When working with large objects, like a lighthouse, well, I'm not all that sure a simple flash would be enough to brighten that up - probably not. Some subjects are better left as silhouettes when shooting sunrise and sunsets. HOWEVER, experiment and see if you can light up large objects in the foreground - it never hurts to experiment!

Still, the key to getting most of your scene sharp is to keep the lens aperture at it smallest lens opening (f/8, f/16, f/32, or whatever it is on your camera).

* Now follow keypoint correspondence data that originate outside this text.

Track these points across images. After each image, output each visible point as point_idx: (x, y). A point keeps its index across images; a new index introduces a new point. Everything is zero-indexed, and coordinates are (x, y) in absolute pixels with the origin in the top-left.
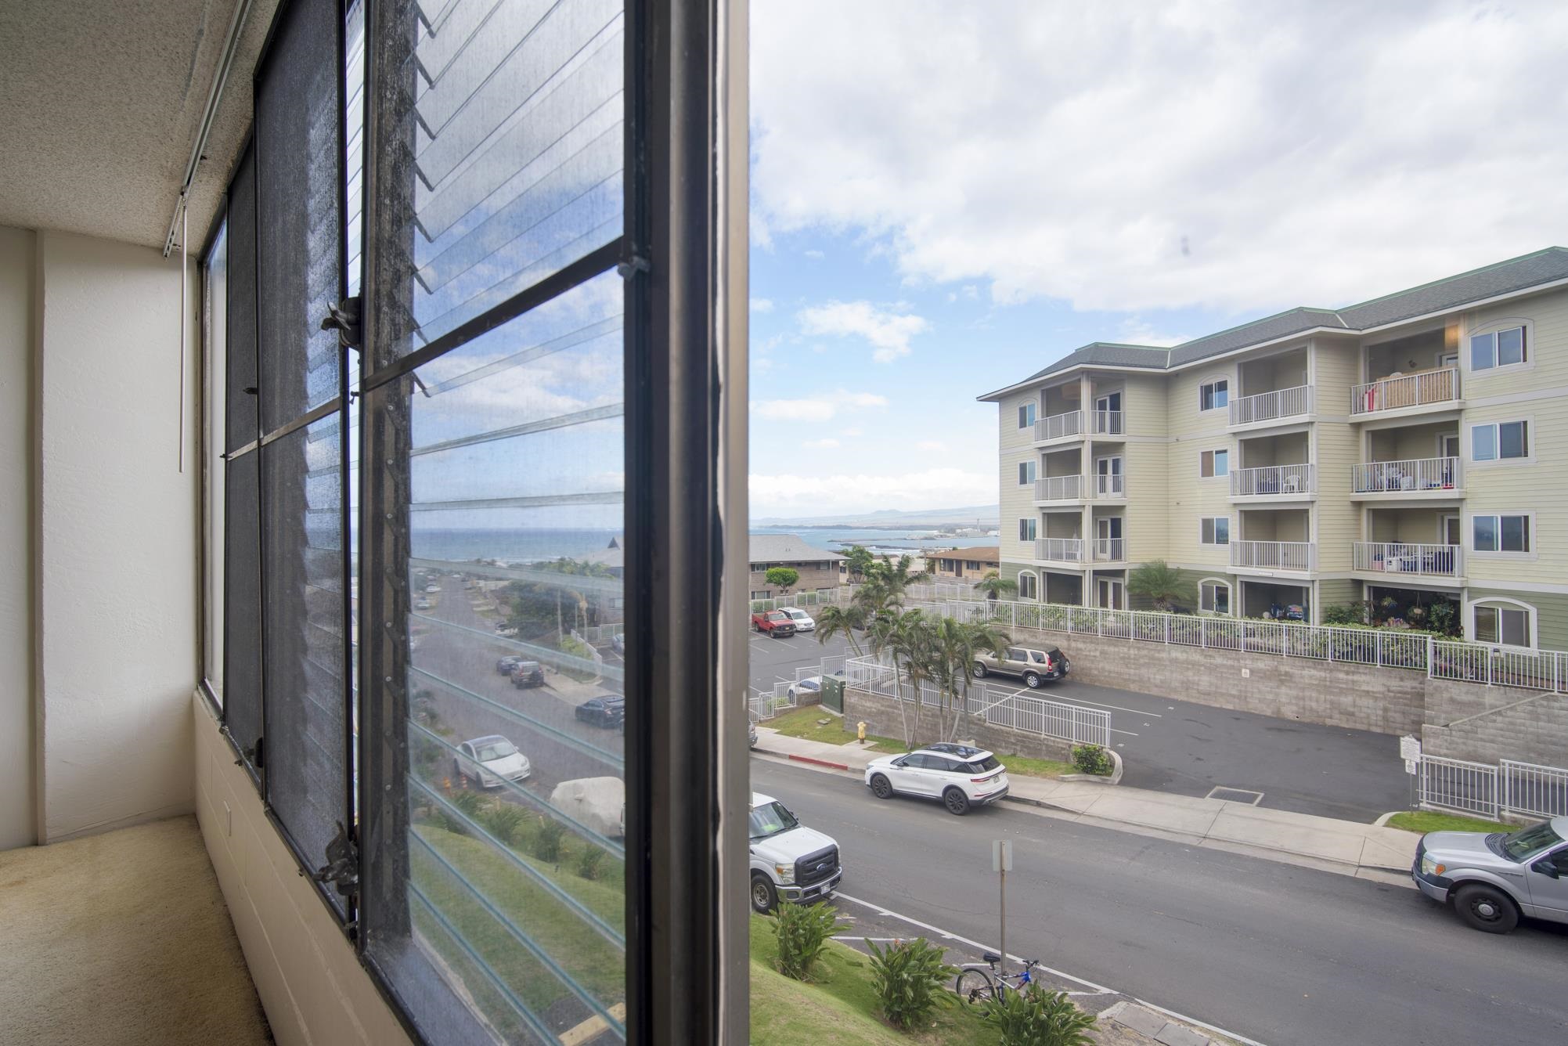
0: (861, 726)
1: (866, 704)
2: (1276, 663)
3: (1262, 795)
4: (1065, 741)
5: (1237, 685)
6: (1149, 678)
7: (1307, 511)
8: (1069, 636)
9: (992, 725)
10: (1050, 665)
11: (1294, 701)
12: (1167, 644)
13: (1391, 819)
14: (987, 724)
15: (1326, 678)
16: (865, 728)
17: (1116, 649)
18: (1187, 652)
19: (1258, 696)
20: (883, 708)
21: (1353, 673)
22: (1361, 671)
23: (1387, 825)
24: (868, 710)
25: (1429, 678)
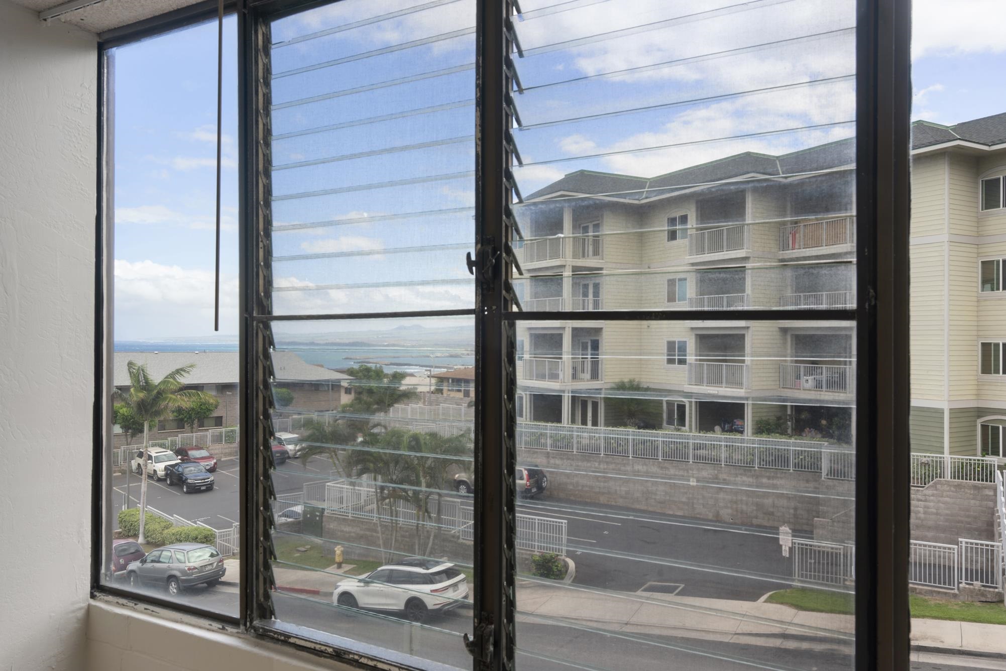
0: (338, 550)
1: (345, 529)
2: (716, 472)
3: (682, 586)
4: (528, 552)
5: (686, 493)
6: (616, 490)
7: (743, 336)
8: (548, 453)
9: (464, 541)
10: (527, 481)
11: (729, 505)
12: (631, 458)
13: (770, 597)
14: (461, 541)
15: (753, 482)
16: (342, 551)
17: (589, 464)
18: (646, 465)
19: (701, 501)
20: (362, 532)
21: (773, 478)
22: (779, 475)
23: (766, 601)
24: (347, 535)
25: (823, 479)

*A Technical Note*: if you know that there are flaws (types of distortion) with your lens at f/32 [or whatever], then set the aperture to it most perfect, yet smallest, setting to get the clearest results. Then, adjust the shutter speed appropriately. As long as you took my advice and use a tripod, you will keep your camera steady. About the "flaws" - each lens is not totally perfect, although some come very close. At some aperture settings, the results are not as good as others. If you know the technical stats on your lens, then you can be aware of these "flaws" ahead of time and avoid those lens settings that may not give the best over all results. If this matters to you, or if the flaws are very noticeable at the smallest lens opening, then you may have to sacrifice a bit of depth-of-field. As I mentioned, it may not matter to you and any optical flaw may not even be noticeable to most people. So, should you even worry about the technicalities of your lens glass? Don't know - I think we worry about too many things already - why worry about this IF the photo is for your personal use! If the photo is for a client, then you may want to consider all possibilities : )

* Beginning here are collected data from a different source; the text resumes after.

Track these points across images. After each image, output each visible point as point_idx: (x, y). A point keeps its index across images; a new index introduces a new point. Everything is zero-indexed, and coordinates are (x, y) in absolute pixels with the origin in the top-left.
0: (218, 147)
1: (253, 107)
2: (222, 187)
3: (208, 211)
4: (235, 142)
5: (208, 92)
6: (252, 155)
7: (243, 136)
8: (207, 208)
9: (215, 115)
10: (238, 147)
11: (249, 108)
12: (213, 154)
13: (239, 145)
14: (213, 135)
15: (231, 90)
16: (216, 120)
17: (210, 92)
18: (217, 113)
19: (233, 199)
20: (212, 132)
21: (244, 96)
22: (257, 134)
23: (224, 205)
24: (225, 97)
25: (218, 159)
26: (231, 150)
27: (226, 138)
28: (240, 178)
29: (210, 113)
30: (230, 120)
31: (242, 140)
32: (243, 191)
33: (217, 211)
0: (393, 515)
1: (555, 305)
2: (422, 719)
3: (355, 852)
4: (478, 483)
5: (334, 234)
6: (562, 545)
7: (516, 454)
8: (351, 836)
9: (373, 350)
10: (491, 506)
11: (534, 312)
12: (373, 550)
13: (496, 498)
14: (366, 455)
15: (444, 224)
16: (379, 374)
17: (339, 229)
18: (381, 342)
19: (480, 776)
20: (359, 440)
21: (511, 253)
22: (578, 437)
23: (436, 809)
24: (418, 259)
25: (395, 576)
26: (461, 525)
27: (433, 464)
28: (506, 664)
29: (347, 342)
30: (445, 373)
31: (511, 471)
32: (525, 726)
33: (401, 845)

4) I'm not in favor of filters usually. Lenses are designed for best results on their own without additional glass added to the end of the lens barrel. If you need to protect your lens keep the lens cap on when not in use. Otherwise, when working at the beach or near water, just attach a polarizer (to reduce glare) or if cloudy and not a lot of glare and skies are already blue and cloudy, then a simple UV filter will work to keep sand and sea water away from the lens. Nevertheless, even filters have different degrees of quality, so a top quality filter will give clearer results than a cheaper brand. ** BUT NOTHING WILL HELP YOU GET CLEAR PHOTOS IF YOUR FILTER IS SMEARED OVER WITH FINGERPRINTS, DIRT, GREASE AND GRIME, So clean your filters before using them! **

5) With digital work, many things (contrast, color, etc.) can be tweaked using software, BUT, now this is Important, YOU MUST START OUT WITH A FAIRLY GOOD IMAGE to make it worth "tweaking"!

If the original is out of focus or blurry due to camera shake, or the image lacks any detail in the dark or light areas, then it is like starting out with damaged goods and even Photoshop won't be able to do much with it in the end.

Digital film is cheap and reusable! Take dozens of shots if you need to and preview each one to see if you are getting the results you want. Expose each scene 1-stop above and below the recommended exposure as this will give you some latitude of choice.

With analog film, bracketing was an expensive effort and you never knew if you "GOT IT" until you saw the results. However, digital is instant - so have fun.

Your ideas and techniques may be different than mine, and that is fine! The main point is to enjoy photography and get what you want out of it! Happy shooting.